Today it means gay marriage for Bill and Hill. Yesterday, it didn’t. Tomorrow? Stay tuned.
Following her husband’s lead, Hillary Clinton has shifted from opposing gay marriage to endorsing it, a complete reversal from both Clintons’ support of the 1996 Defense of Marriage Act, which defined marriage as between a man and a woman, and was signed into law by President Bill Clinton. America’s progressives hope that enough Supreme Court justices will join them in merrily jettisoning this antiquated law and multi-millennial-old institution.
Like her husband, Mrs. Clinton now fancies herself a “progressive.” It’s funny, I wrote an entire book on Hillary Clinton, where I dealt with her position on gay marriage at length, and not once did I hear her refer to herself as a “progressive.” She had been a liberal, a Democrat, an occasional moderate, and once even a Goldwater girl. But a “progressive”?

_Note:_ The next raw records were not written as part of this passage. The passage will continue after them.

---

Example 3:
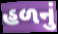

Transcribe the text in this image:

હળનું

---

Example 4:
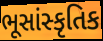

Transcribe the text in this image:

ભૂસાંસ્કૃતિક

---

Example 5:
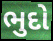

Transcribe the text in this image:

ભુદો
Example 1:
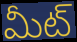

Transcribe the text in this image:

మీట్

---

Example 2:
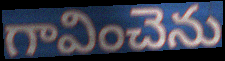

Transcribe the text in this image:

గావించెను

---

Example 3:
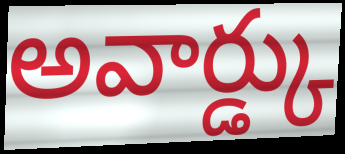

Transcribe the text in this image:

అవార్డ్కు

Well, that’s just as well. The progressive tag fits best, as it does for most liberals. Very few actually match the term “liberal,” a problematic label. “Progressive” fits better. After all, that’s what these leftists are doing: they are ever evolving, reforming, changing, moving, progressing along to something. Their positions are forever in flux, with the only commonality being that they favor more government power and centralization to handle anything they consider an injustice. The evolution across issues is so vast, and so unceasing, that no progressive can tell you where they will stand years from now. They merely know that they’ll be progressing.
The marriage issue is an excellent case in point. No progressive 100 years ago could have imagined their ideology and Democratic Party embracing gay marriage. Woodrow Wilson and William Jennings Bryan are rolling over in their graves.

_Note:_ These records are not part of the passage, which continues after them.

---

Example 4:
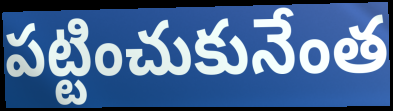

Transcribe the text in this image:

పట్టించుకునేంత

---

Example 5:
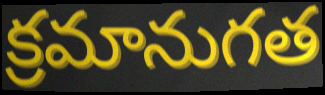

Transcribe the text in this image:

క్రమానుగత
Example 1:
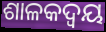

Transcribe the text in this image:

ଶାଳକଦ୍ୱୟ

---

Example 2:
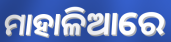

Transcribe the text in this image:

ମାହାଳିଆରେ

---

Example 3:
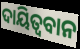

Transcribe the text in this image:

ଦାୟିତ୍ଵବାନ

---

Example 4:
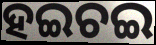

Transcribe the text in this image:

ହଇଚଇ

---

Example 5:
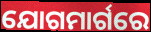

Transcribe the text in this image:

ଯୋଗମାର୍ଗରେ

Gee, merely a decade-and-a-half ago, the entirety of the Democratic Party supported traditional marriage, codified under law. And yet, Democrats turned on a dime in faithful obedience to Barack Obama’s mountaintop-message sanctifying gay marriage a year ago.
Obama promised “change” and “fundamental transformation.” His legions of blind faithful roared in approval, projecting upon his blank screen whatever they vaguely had in mind. In Obama’s mind, this included bestowing unto himself the monumental ability to literally redefine marriage, granting himself and his government a power heretofore reserved for the laws of nature and nature’s God.
(In an equally breathtaking development, libertarians have jumped on board, generously lavishing upon government — which they claim to want to limit — an enormous and unprecedented power.)
As for the Clintons, consider their change, their fundamental transformation, their progress on this bedrock issue:
As noted, in 1996, Bill Clinton signed the Defense of Marriage Act. The Arkansas Baptist stood for marriage as always understood.
As for Hillary, the lifelong Methodist was once firmly in the camp of not rendering under government the ability to redefine marriage. Her youth pastor and mentor, the Rev. Don Jones, once said: “Surely, she is for gay rights…. But I think both she and Bill still think of heterosexuality as normative.”
Yes, they did. Campaigning for the U.S. Senate in 2000, Hillary held to that position, to the consternation of gay-rights groups. In White Plains, N.Y., in January 2000, Hillary stated: “Marriage has historic, religious and moral content that goes back to the beginning of time, and I think a marriage is as a marriage has always been, between a man and a woman.”
That was pretty clear, as was this Hillary remark to New York’s WNYC in June 2003: “marriage … should be kept as it historically has been.” She reaffirmed that position throughout the 2008 Democratic primaries.
Alas, jump ahead to this week, where a beaming Hillary proudly proclaimed: “LGBT Americans are … full and equal citizens and deserve the rights of citizenship. That includes gay marriage.”
Gee, what happened?
Well, if you’re confused, you simply need to unravel the confounding illogic of progressive ideology. By progressive thinking, the Hillary and Bill of, say, 5, 10, 15, or 50 years ago were not finished progressing. This should also mean (I think) that both Clintons were in fact wrong at each way-station in their journey to today’s progressive “truth” on marriage. Thus, too, it should mean (I think) that every Democrat who agreed with them on marriage in the 1990s was wrong. Current progressive ideology asserts that only current progressives are currently “right” on marriage.